The Cow-Calf Manager
Livestock Update, November 2003
John B. Hall, Extension Animal Scientist, Beef, VA Tech
Investing in the Future
What an amazing late summer and fall for selling feeder cattle! High prices and good grass resulted in profits for beef producers this year. Some of the profits will offset the high feed prices of the last several years. However, many operations will have some profits left for other purchases or investments.
Certainly there will be many possible uses for this money, but producers should consider investments that will enhance future profitability. For beef operations, investments in farming equipment may not contribute to profitability. On the other hand, investments in key areas of the cattle operation will lower costs or increase quality of cattle produced.
Key Areas for Investment
Cattle Genetics - Investments in quality cattle genetics will pay off in heavier calves and calves that may garner a premium. Producers should carefully assess the type and quality of calves they are producing. Managers need to ask questions like: Do the calves fit the market? Do I need more muscling or less frame? Do my bulls have EPD's that meet the standards for the VQA certified feeder calf program?
The other consideration is maintaining a crossbred cowherd. Either develop a planned crossbreeding system or purchase crossbred replacement females. Replacement animals should be purchased from reputable breeders of heifers, and information should be known about service sires. Service sires should be calving ease bulls. Most commercial heifers should be bred to Angus sires with Birth Weight EPD of 2.1 or less.
Information on sires of replacement females is also important to maintaining consistency of the cowherd. Heifers developed through the VA Premium Assured Heifer (VAPAH) program and meeting quality standards to be sold as VAPAH will be bred to calving ease bulls and information on sires and service sires is provided.
Producers should go to sales with a realistic purchase price in mind. There will a tendency for replacement breeding bulls and heifers to sell high this year. Producers should know what price for replacements will be able to cash flow in their operation. In my seven years in Virginia, my observation has been that producers could pay more for the good bulls, but replacement heifer prices have been about where they should be. Over the past 5 years, VAPAH bred females have averaged about $ 950 with a range of $ 750 to $ 1200.
Working Facilities - Improvements to working facilities will enable producers to more easily perform routine health management procedures such as vaccination, castration, deworming and implanting. All these procedures should result in healthier calves that gain weight more rapidly. In addition, being able to vaccinate calves according to the VQA health program is the first step to being able to market calves in this value-added program. Premiums for calves sold VQA (1996-2002) have been $15 to $30 per head over the special graded feeder calf sales.
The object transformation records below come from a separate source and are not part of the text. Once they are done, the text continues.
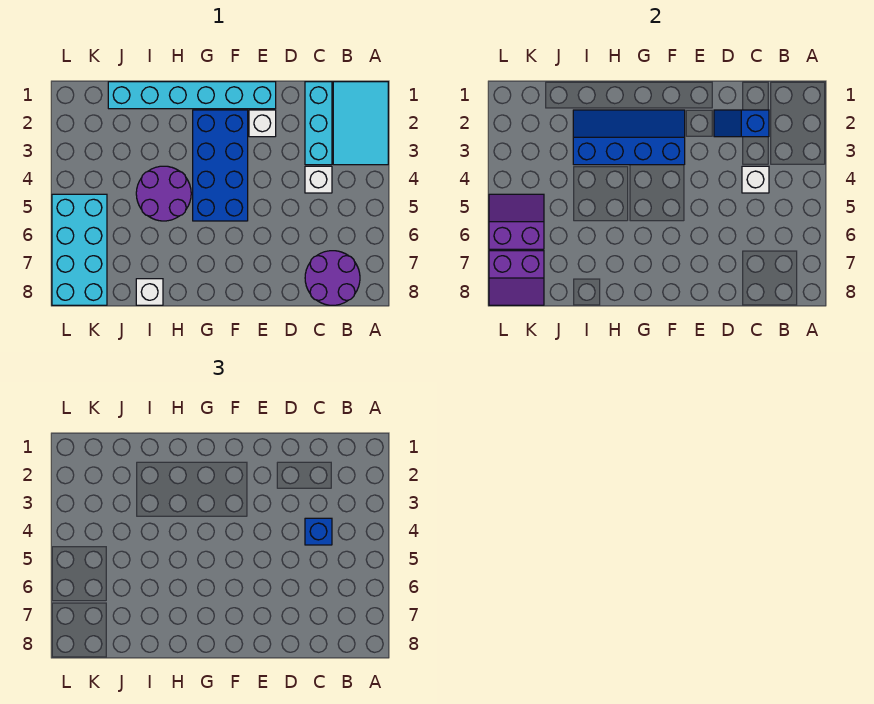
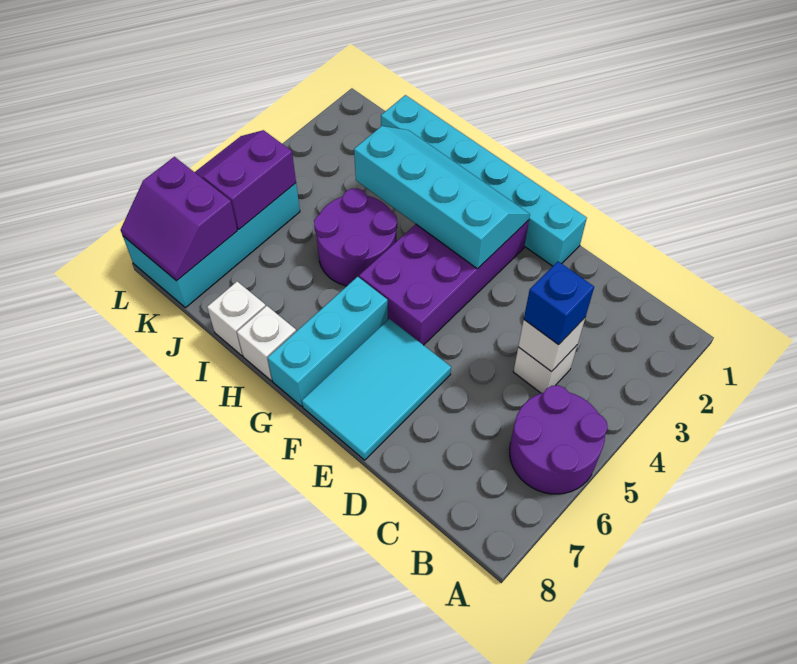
cyan tile A1:B3 level 1 -> cyan tile E6:F8 level 1
purple round brick B7:C8 level 1 -> purple round brick A5:B6 level 1
cyan brick C1:C3 level 1 -> cyan brick G6:G8 level 1
blue slope C2:D2 level 2 top C -> none
white brick E2 level 1 -> white brick H8 level 1
blue brick F2:G5 level 1 -> purple brick F2:G5 level 1
blue slope F2:I3 level 2 top 3 -> cyan slope F2:I3 level 2 top 3
purple slope K5:L6 level 2 top 6 -> purple slope K5:L6 level 2 top K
Investments in facilities should focus on repairs and upgrades that will make cattle handling faster, safer and easier. A good quality headgate is a good place to start if you don't have one. Squeeze chutes are nice if you work a lot of cattle or do freeze branding, but a squeeze chute may be more than the 30 cow herd needs. There are many good commercially available headgates, squeeze chute and sweep tubs. Holding and gathering pens should also be upgraded if needed. Sturdy pens made from locally available materials will be the most economical.
Before making upgrades to your facilities take a critical look at them. Get some advice on the changes you need to make from your County Extension Agent or an experienced producer. Some good ideas and plans are available through The Midwest Plan Service, North Dakota State University or Dr. Temple Grandin's web site.
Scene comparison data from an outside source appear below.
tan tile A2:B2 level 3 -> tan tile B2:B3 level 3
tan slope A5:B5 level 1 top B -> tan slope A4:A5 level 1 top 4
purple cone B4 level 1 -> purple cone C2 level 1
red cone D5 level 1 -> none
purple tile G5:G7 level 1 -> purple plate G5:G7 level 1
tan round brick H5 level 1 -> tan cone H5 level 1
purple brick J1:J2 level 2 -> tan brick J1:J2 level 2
Feed storage - A long-term investment that brings immediate payback is feed storage systems. Most beef operations in Virginia could benefit from building a hay shed or buying heavy duty hay tarps. Research clearly indicates that 20 to 30% of all round bales stored outside are damaged or refused by cattle. Materials for a good hay shed will cost only a few thousand dollars where as hay tarps will cost a few hundred.
Larger operations may want to consider building a commodity shed. These sheds are designed to hold tractor trailer load volumes of alternative feeds such as corn gluten, brewers grains, soy hulls etc. Plans are available through you county extension office.
Fencing and water - Upgrading water systems and fence so more land can be grazed is a good investment. Grazing cows costs only 1/3 to 2/3 as much as feeding hay. Properly managed grazing can increase calf weight gains and cow reproductive performance.
Fencing and water systems need not be expensive. Three to four strands of high tensile electric fence will be sufficient for most cattle operations. Field staff from NRCS can advise you on water system options. Some cost share monies may be available for water systems.
Making investments in the cattle operation is always a trade off. Most of us want or could use a new pickup or tractor, but investing wisely in areas of the beef operation that can improve profitability may be the better option.